Rodriguez Bicycles employs seven people including Alder and has positioned itself as being slightly out of the ordinary. Although they’re still working on getting their name out there after 50 years, they’re clearly passionate and happy to be working with weird bikes.
Destroy Bike Co. link
Destroy Bike Co. is a custom bike brand based out of Portland, Oregon. They started out building track and tracklocross frames, but they also build geared bikes. The team consists of three friends who founded the company in 2011 down the coast in Redwood City, California. They moved north to Portland five years ago and usually drop a small production batch of frames every now and again in addition to offering full-custom builds.

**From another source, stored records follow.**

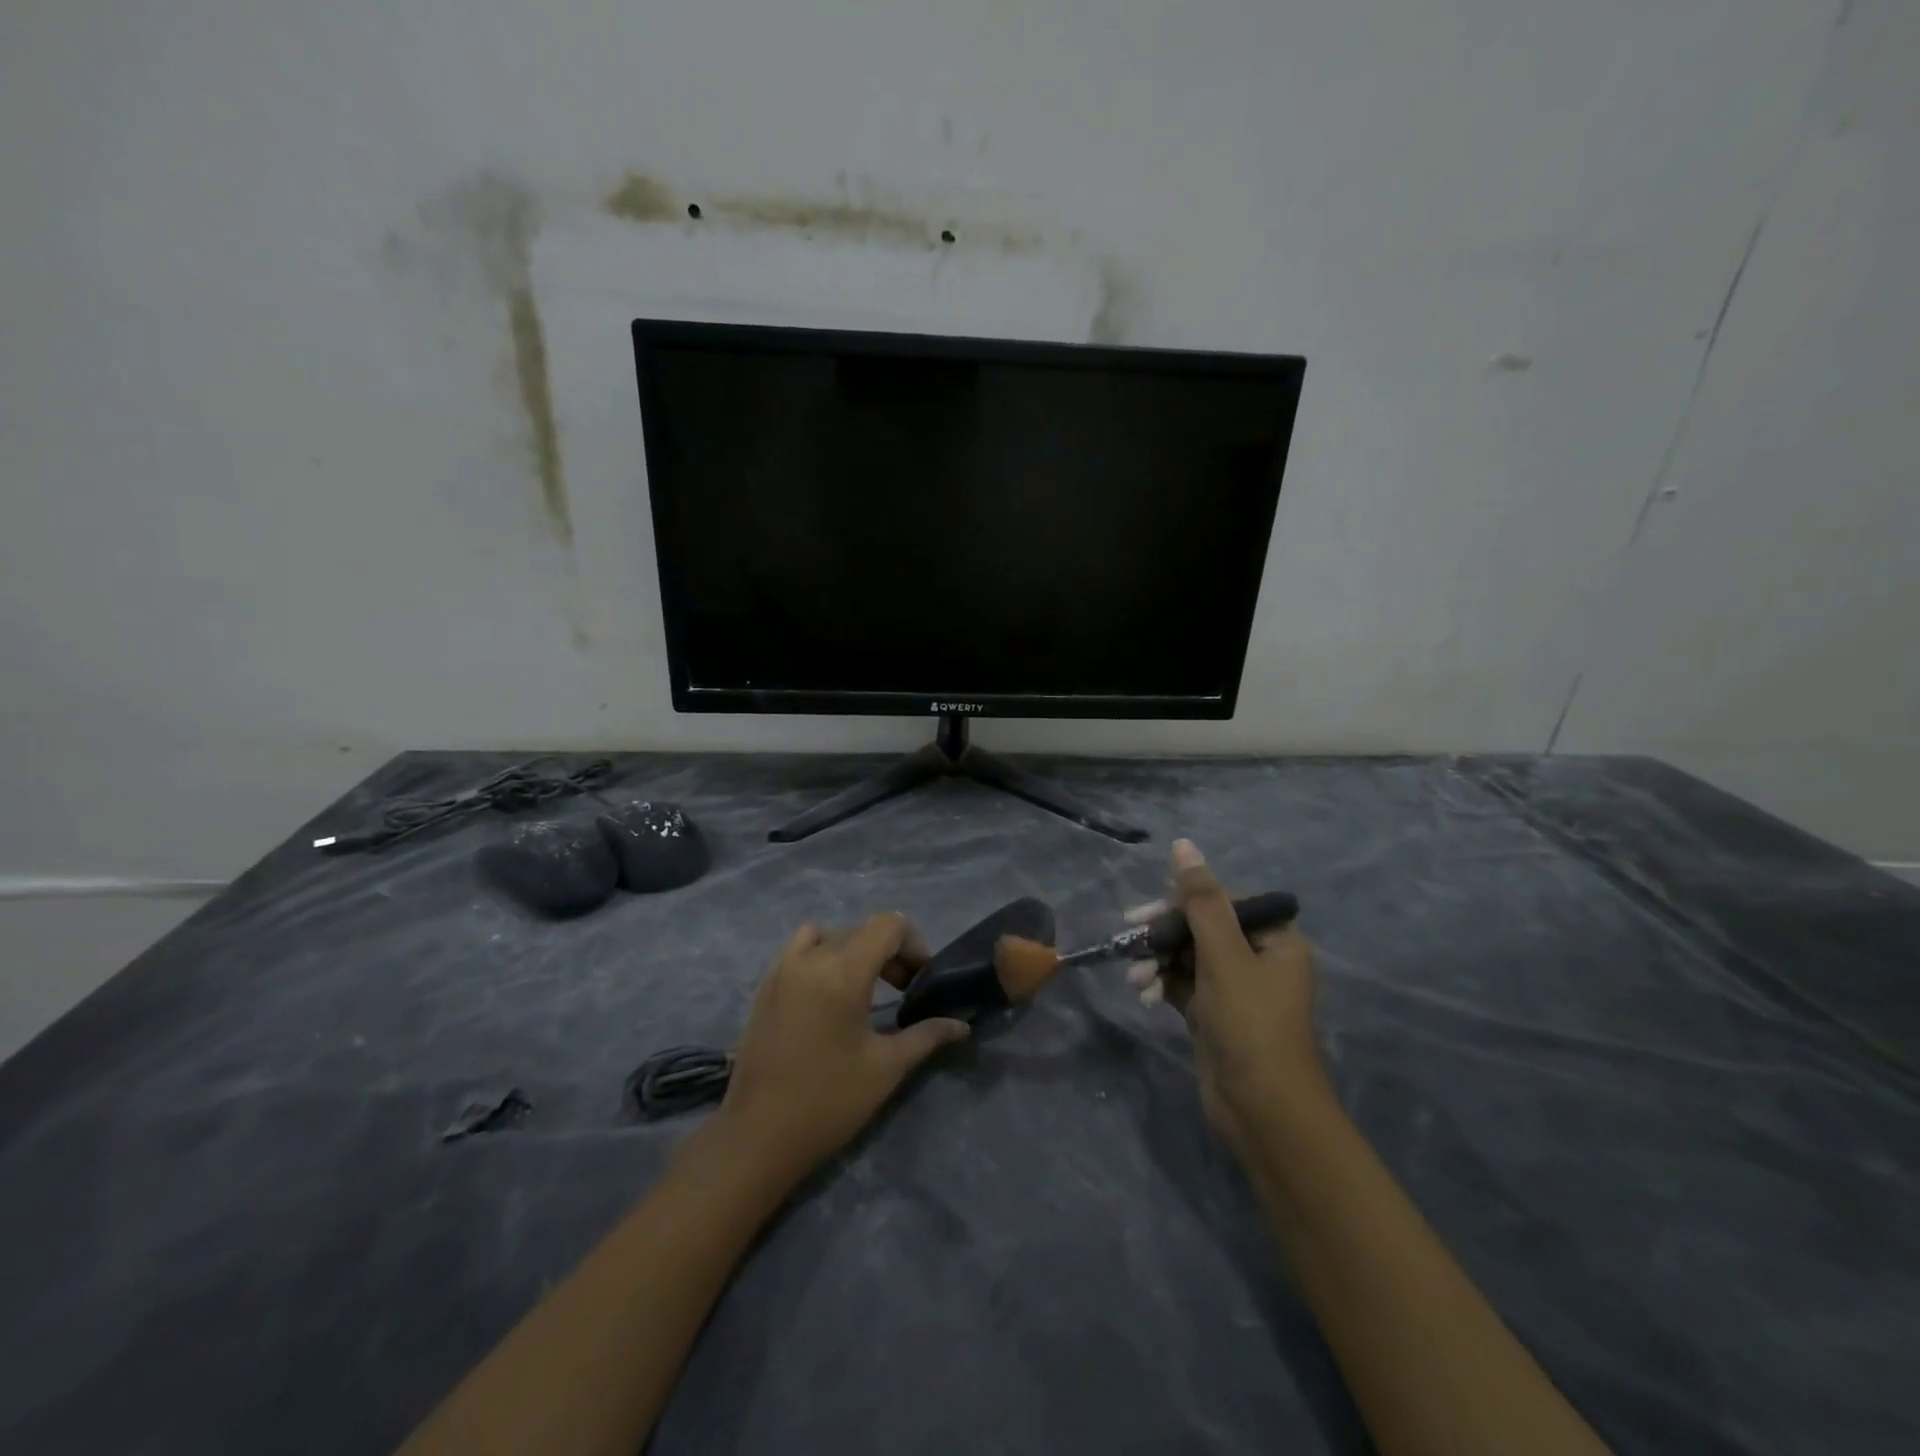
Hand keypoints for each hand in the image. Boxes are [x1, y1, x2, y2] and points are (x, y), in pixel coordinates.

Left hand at [714, 913, 969, 1185]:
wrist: (757, 1136)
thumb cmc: (828, 1101)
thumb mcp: (886, 1068)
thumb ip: (926, 1036)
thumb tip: (962, 1025)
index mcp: (843, 971)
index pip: (888, 925)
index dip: (913, 945)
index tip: (921, 981)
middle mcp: (810, 958)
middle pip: (861, 930)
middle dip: (889, 953)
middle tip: (903, 992)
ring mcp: (782, 968)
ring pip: (830, 935)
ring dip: (854, 951)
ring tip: (864, 988)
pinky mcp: (765, 985)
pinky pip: (801, 949)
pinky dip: (823, 956)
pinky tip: (829, 997)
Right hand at [1127, 840, 1328, 1157]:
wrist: (1262, 1112)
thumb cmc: (1250, 1024)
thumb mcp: (1224, 955)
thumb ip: (1201, 900)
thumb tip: (1184, 846)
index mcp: (1275, 938)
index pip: (1222, 900)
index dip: (1183, 901)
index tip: (1149, 912)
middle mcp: (1258, 958)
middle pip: (1200, 927)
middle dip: (1164, 935)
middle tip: (1130, 936)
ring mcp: (1234, 988)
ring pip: (1186, 956)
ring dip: (1157, 962)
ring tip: (1136, 979)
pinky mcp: (1213, 1013)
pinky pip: (1181, 984)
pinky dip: (1160, 984)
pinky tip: (1142, 995)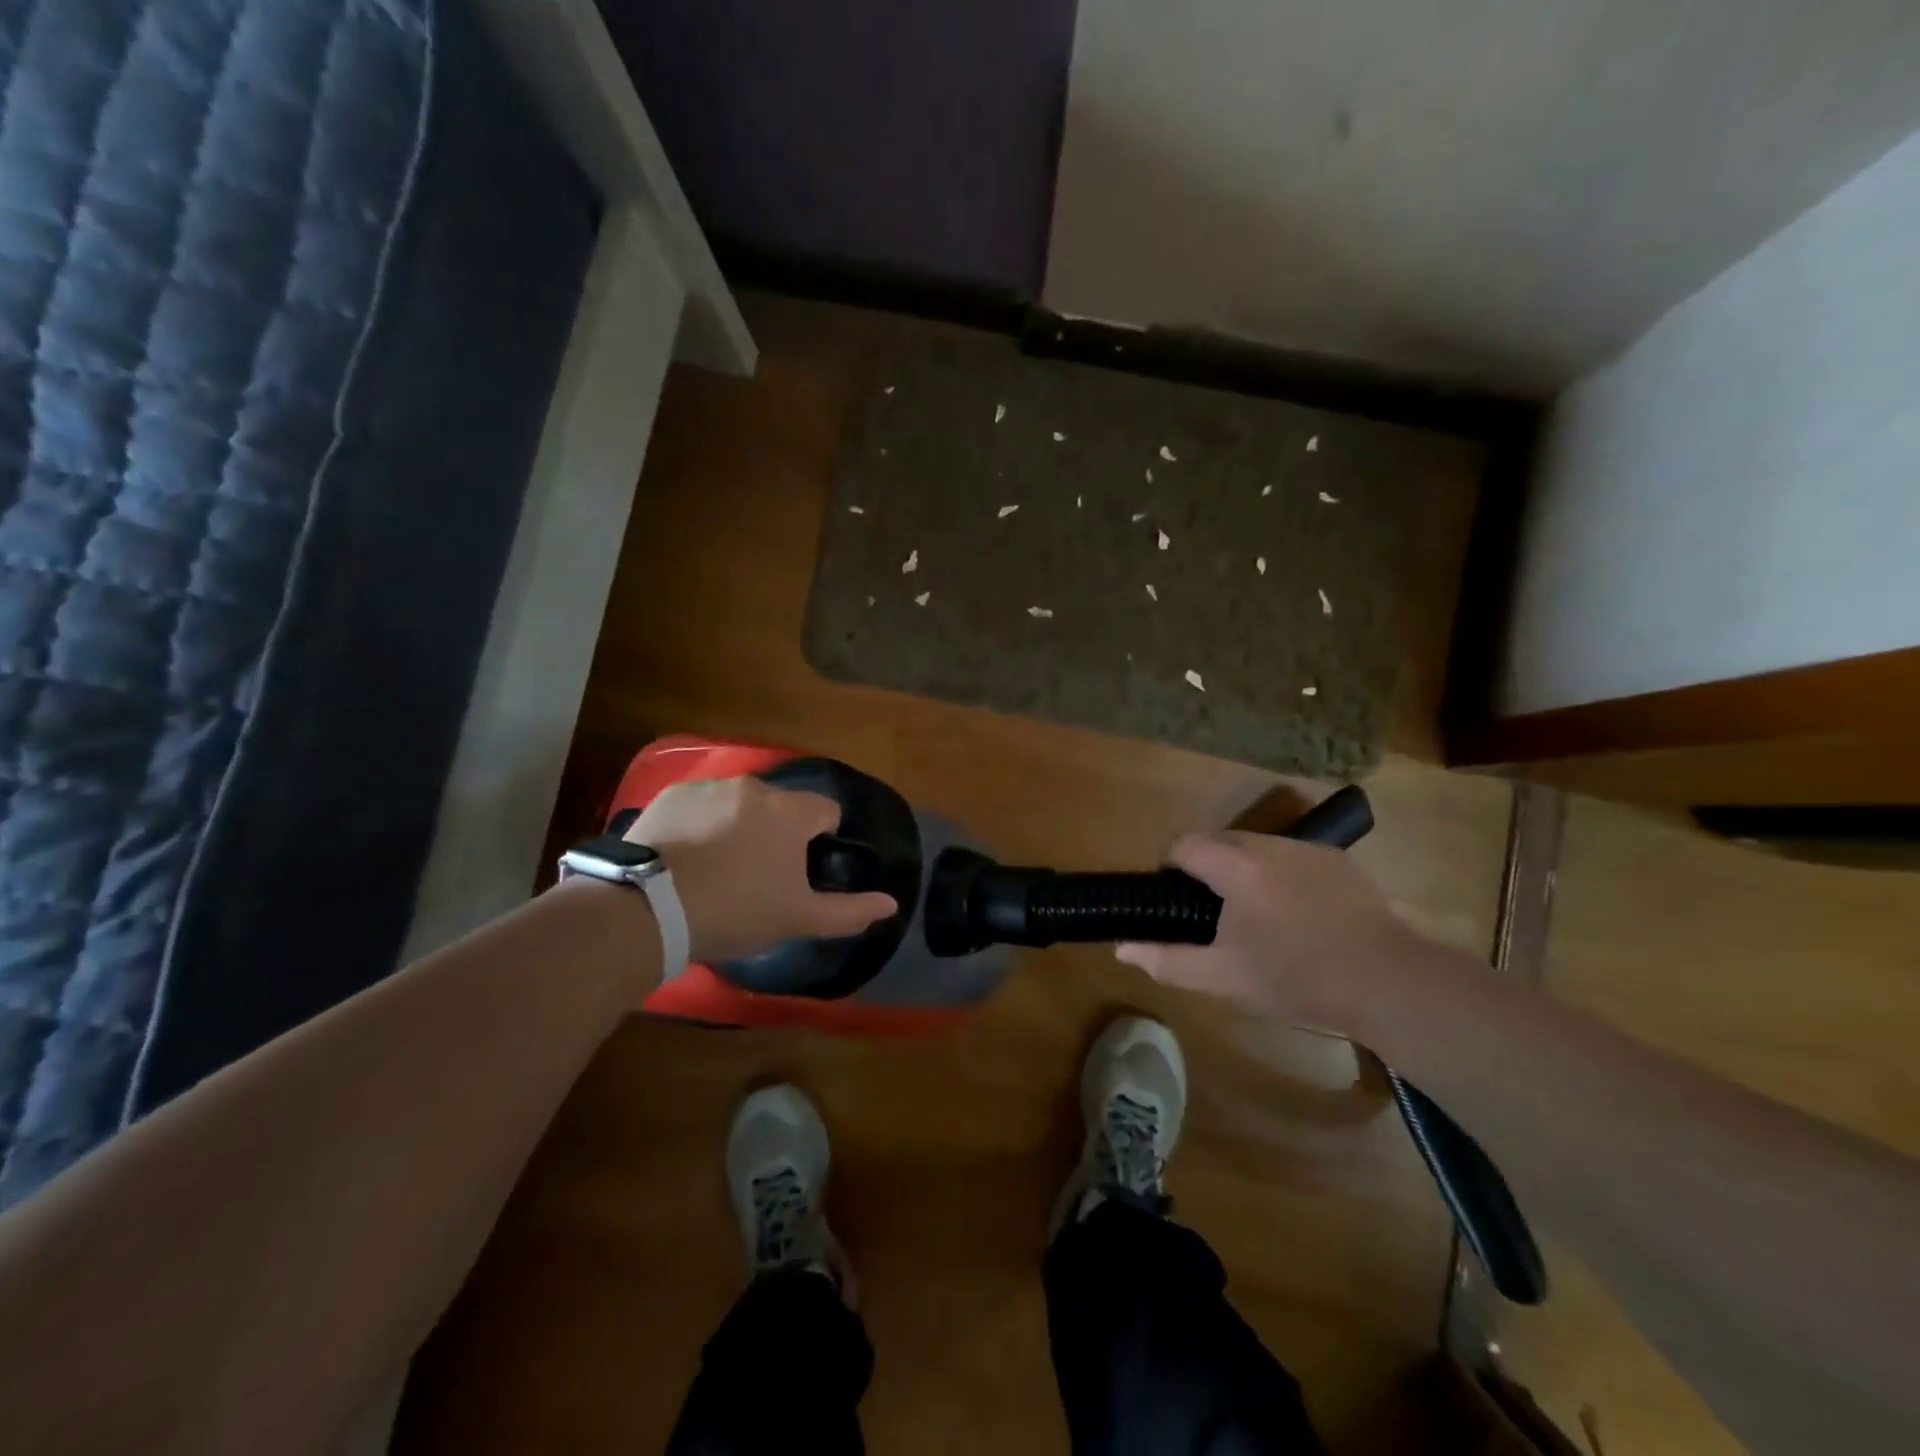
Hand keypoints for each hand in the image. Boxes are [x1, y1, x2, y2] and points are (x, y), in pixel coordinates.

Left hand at [625, 777, 897, 964]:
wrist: (648, 909)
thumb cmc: (736, 911)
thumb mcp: (798, 919)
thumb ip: (850, 911)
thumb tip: (891, 904)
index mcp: (791, 813)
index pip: (827, 810)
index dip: (821, 838)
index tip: (801, 870)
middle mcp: (755, 788)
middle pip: (781, 806)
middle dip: (777, 833)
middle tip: (757, 876)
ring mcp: (710, 788)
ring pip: (739, 804)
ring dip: (738, 826)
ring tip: (716, 869)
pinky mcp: (672, 796)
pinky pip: (700, 806)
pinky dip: (700, 825)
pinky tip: (685, 858)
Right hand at [1116, 832, 1420, 1033]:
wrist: (1389, 983)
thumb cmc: (1297, 980)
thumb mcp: (1224, 978)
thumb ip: (1168, 959)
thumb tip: (1123, 947)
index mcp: (1235, 866)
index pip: (1183, 844)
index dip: (1170, 868)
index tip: (1176, 903)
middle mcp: (1268, 844)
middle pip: (1217, 841)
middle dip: (1206, 869)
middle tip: (1213, 916)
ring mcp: (1306, 848)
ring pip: (1254, 846)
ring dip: (1241, 869)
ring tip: (1255, 915)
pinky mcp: (1335, 859)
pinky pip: (1288, 855)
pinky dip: (1277, 874)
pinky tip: (1295, 913)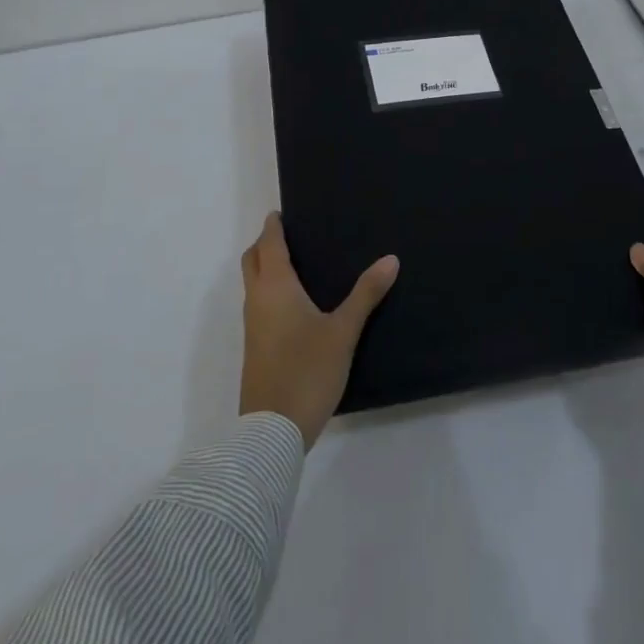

The Adventure Klunker was designed for a friend looking to crush commutes and also get outside and camp with. It features house-built handlebars, a custom yoke, a segmented fork, and in-house paint. They are also looking at releasing some cyclocross frames for the upcoming season, so make sure to keep an eye on their website to learn more.
Blaze Bicycles link
Pierre Chastain founded Blaze Bicycles in search of better bicycles after spending 10+ years in the visual effects and animation industry. It started by offering custom titanium bikes to the community in Moab, Utah, and slowly expanded to include international customers as well. Pierre does his best to fabricate everything himself and has been making more components on his CNC machine. “It’s really fun to be able to make most, if not all, of the components that go into my frames, as well as some parts for the larger bike industry.” Pierre has also been working on making stems, seat post collars, and a few other bits and pieces that he’s excited to share.
Pinion Adventure Bike
A customer came to Blaze seeking the ultimate bikepacking rig, and the Pinion-equipped hardtail pictured here was the result. The customer was a super bike nerd and did his research to figure out everything he wanted, including the Pinion gearbox, Lauf fork, and integrated rear rack. It has a custom titanium handlebar, a dynamo light setup, and the ability to switch to a conventional suspension fork if the customer wants to. “I’m really proud on how this bike came together,” he said.